_What you will do_. Copy the listing from its first line through the line containing "https://www.youtube.com/watch?", changing "affiliates" to "partners" and leaving everything else the same.
+++ Entries supplied +++
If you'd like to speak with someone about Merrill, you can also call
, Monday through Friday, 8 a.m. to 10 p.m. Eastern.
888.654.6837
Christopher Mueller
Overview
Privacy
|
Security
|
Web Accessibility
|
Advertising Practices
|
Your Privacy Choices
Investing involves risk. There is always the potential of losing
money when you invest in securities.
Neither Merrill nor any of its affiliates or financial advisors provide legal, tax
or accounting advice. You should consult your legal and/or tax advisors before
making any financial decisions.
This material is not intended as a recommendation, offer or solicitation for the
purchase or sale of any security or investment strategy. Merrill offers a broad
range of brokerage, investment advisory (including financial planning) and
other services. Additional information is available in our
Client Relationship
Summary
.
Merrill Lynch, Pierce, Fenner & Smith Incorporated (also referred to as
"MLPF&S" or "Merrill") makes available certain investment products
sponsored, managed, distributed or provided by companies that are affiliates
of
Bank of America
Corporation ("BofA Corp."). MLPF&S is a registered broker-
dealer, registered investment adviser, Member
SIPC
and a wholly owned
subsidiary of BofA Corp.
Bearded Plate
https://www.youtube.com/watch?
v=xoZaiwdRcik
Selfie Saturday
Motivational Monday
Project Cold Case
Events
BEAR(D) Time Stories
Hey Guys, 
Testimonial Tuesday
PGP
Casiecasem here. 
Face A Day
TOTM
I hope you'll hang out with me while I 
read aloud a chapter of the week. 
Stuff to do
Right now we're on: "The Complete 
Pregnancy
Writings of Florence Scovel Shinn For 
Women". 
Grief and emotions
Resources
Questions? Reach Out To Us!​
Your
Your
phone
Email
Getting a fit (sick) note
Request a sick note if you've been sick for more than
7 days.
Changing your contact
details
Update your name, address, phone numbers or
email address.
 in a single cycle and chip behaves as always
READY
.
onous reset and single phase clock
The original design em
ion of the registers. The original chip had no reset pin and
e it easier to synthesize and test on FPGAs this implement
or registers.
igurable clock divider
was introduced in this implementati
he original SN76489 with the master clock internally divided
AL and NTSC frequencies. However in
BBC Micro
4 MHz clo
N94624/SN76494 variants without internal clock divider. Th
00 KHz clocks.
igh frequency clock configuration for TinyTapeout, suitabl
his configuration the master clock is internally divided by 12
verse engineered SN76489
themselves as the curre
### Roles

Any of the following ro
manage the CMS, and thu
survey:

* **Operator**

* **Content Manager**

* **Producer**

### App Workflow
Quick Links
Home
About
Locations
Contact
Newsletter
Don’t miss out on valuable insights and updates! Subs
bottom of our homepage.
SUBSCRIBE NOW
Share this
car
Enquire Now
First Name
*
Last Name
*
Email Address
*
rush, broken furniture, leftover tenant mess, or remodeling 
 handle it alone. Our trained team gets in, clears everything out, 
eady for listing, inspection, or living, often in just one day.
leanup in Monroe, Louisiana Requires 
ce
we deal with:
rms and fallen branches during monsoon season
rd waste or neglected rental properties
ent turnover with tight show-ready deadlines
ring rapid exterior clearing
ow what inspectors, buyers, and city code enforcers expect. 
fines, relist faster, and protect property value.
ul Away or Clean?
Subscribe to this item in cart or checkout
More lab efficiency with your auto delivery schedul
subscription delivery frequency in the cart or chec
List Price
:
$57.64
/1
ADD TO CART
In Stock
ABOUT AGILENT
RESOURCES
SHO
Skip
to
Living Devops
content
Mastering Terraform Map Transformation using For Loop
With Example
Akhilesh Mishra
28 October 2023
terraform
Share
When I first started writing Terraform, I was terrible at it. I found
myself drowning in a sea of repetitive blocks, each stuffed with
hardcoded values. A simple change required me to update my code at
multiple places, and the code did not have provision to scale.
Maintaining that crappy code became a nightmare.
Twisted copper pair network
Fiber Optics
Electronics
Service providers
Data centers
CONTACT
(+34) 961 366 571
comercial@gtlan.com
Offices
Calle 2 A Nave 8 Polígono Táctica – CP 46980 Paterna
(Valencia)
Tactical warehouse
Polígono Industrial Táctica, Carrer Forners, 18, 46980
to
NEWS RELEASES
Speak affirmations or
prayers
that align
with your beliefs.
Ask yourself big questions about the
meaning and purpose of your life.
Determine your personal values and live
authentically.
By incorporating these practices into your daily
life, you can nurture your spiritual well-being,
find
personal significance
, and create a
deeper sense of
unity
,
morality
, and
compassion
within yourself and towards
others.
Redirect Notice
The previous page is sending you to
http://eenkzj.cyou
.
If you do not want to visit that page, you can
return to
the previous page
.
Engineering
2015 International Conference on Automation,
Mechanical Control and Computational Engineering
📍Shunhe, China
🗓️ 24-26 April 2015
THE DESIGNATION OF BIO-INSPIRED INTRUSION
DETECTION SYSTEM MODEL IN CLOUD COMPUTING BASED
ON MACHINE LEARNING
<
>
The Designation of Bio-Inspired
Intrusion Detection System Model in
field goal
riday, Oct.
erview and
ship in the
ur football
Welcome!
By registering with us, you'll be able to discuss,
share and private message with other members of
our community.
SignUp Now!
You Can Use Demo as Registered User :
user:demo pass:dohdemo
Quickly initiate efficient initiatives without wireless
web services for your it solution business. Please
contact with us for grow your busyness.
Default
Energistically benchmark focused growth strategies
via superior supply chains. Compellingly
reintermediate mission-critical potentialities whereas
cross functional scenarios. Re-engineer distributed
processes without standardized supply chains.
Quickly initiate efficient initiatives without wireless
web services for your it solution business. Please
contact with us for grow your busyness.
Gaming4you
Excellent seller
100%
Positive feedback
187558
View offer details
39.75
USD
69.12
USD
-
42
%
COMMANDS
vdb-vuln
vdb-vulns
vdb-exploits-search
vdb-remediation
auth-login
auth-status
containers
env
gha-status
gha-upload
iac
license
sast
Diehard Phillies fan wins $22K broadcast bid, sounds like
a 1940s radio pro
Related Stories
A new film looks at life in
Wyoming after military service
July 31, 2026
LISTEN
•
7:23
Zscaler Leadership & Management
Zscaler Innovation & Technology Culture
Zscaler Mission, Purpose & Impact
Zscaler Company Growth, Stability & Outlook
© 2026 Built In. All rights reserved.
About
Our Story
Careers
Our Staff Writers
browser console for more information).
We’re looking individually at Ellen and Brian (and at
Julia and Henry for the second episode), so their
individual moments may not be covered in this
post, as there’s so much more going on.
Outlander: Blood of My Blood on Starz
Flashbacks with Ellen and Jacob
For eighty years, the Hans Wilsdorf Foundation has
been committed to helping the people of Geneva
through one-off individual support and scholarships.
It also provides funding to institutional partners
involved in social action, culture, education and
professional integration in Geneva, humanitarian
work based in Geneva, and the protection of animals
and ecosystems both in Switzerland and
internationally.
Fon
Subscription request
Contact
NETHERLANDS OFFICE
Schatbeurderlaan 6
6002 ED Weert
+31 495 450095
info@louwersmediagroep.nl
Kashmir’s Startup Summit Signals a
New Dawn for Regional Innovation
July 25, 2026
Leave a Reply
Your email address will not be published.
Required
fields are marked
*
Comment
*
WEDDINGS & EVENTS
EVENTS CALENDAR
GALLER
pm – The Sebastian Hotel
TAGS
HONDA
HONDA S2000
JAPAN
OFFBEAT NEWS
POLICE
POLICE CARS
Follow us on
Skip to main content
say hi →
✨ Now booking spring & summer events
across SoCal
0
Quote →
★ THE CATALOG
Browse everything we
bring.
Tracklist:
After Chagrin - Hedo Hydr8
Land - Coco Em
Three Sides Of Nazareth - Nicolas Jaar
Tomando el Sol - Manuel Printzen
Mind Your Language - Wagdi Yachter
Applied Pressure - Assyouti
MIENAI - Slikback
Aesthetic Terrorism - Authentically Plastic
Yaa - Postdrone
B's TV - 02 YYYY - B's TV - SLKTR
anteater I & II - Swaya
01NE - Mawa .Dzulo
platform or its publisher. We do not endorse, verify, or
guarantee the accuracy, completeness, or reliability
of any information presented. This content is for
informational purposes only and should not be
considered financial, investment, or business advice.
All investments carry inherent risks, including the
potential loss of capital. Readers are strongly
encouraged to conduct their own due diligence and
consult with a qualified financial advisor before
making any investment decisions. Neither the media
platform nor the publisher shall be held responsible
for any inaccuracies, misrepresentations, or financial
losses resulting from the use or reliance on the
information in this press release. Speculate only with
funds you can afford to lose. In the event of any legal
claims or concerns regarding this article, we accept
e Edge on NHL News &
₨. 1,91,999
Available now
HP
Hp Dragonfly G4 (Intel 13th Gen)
+++
_Task response_.
If you'd like to speak with someone about Merrill, you can also call
, Monday through Friday, 8 a.m. to 10 p.m. Eastern.
888.654.6837
Christopher Mueller
Overview
Privacy
|
Security
|
Web Accessibility
|
Advertising Practices
|
Your Privacy Choices
Investing involves risk. There is always the potential of losing
money when you invest in securities.
Neither Merrill nor any of its partners or financial advisors provide legal, tax
or accounting advice. You should consult your legal and/or tax advisors before
making any financial decisions.
This material is not intended as a recommendation, offer or solicitation for the
purchase or sale of any security or investment strategy. Merrill offers a broad
range of brokerage, investment advisory (including financial planning) and
other services. Additional information is available in our
Client Relationship
Summary
.
Merrill Lynch, Pierce, Fenner & Smith Incorporated (also referred to as
"MLPF&S" or "Merrill") makes available certain investment products
sponsored, managed, distributed or provided by companies that are partners
of
Bank of America
Corporation ("BofA Corp."). MLPF&S is a registered broker-
dealer, registered investment adviser, Member
SIPC
and a wholly owned
subsidiary of BofA Corp.
Bearded Plate
https://www.youtube.com/watch?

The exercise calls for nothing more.